Interestingly, after a year with very few split decisions, Council ended the year with one of its most acrimonious debates – maybe it was a sign that Council was maturing? After all, it would be unhealthy to have no significant disagreements.
The point of contention was the use of secret, or ”in camera,” meetings.
Municipal Law Encourages Open Debate
Provincial law requires Council to be as open as possible. For a limited list of reasons, one of which is to receive legal advice, Council can keep its proceedings secret. Even under these circumstances, while it is possible to go “in camera”, it is not required and the law encourages open debate as the default position. Our Council has also supported increasing public accountability and resident involvement in Township affairs. It is difficult to have meaningful discussions without openness.
Johnson Point and Closed Sessions
Last February the Johnson Point developers asked the Ontario Municipal Board (OMB) to approve their proposal, effectively limiting the communities input. They argued that Council was taking too long to make a decision. We asked our lawyer for his advice which he gave to Council in closed session.
Then Council decided, also in closed session, to have an environmental evaluation of Long Bay next to Johnson Point. We keep this confidential despite the fact that the developers, who the Township was in legal proceeding with, knew about the initiative. The developers had to permit the onsite evaluation. In hindsight we could have publicly presented, debated and voted on the Long Bay assessment since it was not hidden from the developer.
After the evaluation was done Council could have, in open session, integrated that report with some updated concerns from the Township planner and prepared a new set of draft conditions for the Point’s development. We could have presented these new conditions to the developers, either before the formal OMB process, or though their mediation procedure, to see if there were any changes the developer favoured that could be brought back for Council’s consideration.
Whether any changes were accepted or rejected, Council would have supported a viable set of conditions which could be accepted by the developers or, if they still wished to take their chances at the OMB, used as the basis for Council’s position at the OMB.
Instead, we asked our lawyer, once again through an “in camera” process, to negotiate a set of conditions with the developer. Once again the developer knew what was going on, but the public did not. Our lawyer reported the results of these negotiations in closed session. Council discussed them “in camera” before they were brought to Council. It is also worth noting that after we had agreed to release the new negotiated conditions they were withheld from the public for another 10 days.

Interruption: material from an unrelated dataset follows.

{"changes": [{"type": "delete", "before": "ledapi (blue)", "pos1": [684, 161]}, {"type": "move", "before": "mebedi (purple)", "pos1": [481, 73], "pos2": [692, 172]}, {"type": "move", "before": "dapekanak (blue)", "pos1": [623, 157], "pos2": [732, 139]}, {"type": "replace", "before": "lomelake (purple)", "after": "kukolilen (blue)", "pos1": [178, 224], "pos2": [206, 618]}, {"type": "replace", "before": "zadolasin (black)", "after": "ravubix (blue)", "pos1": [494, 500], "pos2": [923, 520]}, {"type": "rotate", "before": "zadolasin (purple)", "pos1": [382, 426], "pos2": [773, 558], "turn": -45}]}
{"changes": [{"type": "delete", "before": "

At the regular open Council meeting, when the new draft conditions for development were considered, some Councillors, myself included, moved amendments. Other Councillors felt that these motions violated the “in camera” process – or, at least, deviated from how it has traditionally been used. I think is the main point of contention.
The Fine Line
There is an obvious fine line. Just like you cannot write a good report by committee, it is very hard to negotiate in public. It is not the face-to-face negotiations that need to be public. Rather it is the intent of the negotiations and the consideration of the results that needs to be fully transparent. The community also needs an adequate opportunity to comment, especially when the developer has had good access to the negotiations.
Closed sessions should not be used as a way of removing hard discussions from public scrutiny, nor, should they become a method for developers to remove proposals from public discussion. The approach we used around Johnson Point, might encourage developers to move more quickly to the OMB, if they feel that Council will take their proposals off the open agenda.
This is a complex discussion, but it goes to the heart of transparency and accountability in government and the ability of government to make effective decisions. Do you feel that we should keep our Council meetings as open as possible? I would appreciate any comments you have.
New Year’s Issues
There are many issues that will be coming up this year: the new fire station in Perth Road Village, recreational parks in Sydenham, infrastructure spending, the local impact of the climate change agreement, a new senior’s home, waterfront protection, Township reorganization and the Province’s response to the Official Plan: just to name a few. It promises to be another interesting and productive year.
Thank you for all your feedback last year. I look forward to more this year, both on these issues and on any other concerns you have.